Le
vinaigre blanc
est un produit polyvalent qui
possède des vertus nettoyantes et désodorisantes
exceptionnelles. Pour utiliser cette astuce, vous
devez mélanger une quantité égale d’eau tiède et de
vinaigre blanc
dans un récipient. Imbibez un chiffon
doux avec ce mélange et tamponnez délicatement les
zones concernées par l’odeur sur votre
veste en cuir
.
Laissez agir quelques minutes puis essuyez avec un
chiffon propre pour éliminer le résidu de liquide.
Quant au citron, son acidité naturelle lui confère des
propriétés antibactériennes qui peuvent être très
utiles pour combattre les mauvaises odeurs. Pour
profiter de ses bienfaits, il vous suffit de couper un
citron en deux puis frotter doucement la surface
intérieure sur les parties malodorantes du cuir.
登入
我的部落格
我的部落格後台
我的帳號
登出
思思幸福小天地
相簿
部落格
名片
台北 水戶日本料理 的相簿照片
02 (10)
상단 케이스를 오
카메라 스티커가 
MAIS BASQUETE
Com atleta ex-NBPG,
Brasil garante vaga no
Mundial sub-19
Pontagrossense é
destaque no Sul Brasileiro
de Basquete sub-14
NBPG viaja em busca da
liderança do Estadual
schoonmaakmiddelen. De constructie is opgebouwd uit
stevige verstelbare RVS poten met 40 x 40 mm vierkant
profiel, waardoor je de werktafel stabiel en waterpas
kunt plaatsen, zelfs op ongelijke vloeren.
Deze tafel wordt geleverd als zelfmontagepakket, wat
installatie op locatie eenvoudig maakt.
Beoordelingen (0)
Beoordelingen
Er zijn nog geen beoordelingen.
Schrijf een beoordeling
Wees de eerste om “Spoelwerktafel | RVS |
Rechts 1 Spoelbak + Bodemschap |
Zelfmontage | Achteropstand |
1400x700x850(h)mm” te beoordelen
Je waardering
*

════

Of the lines above, output exactly those from the line bearing "Brasil garante vaga no" through the line bearing "profiel, waardoor je", inclusive.

_Your solution_:
Brasil garante vaga no
Mundial sub-19
Pontagrossense é
destaque no Sul Brasileiro
de Basquete sub-14
NBPG viaja em busca da
liderança do Estadual
schoonmaakmiddelen. De constructie is opgebouwd uit
stevige verstelbare RVS poten met 40 x 40 mm vierkant
profiel, waardoor je de werktafel stabiel en waterpas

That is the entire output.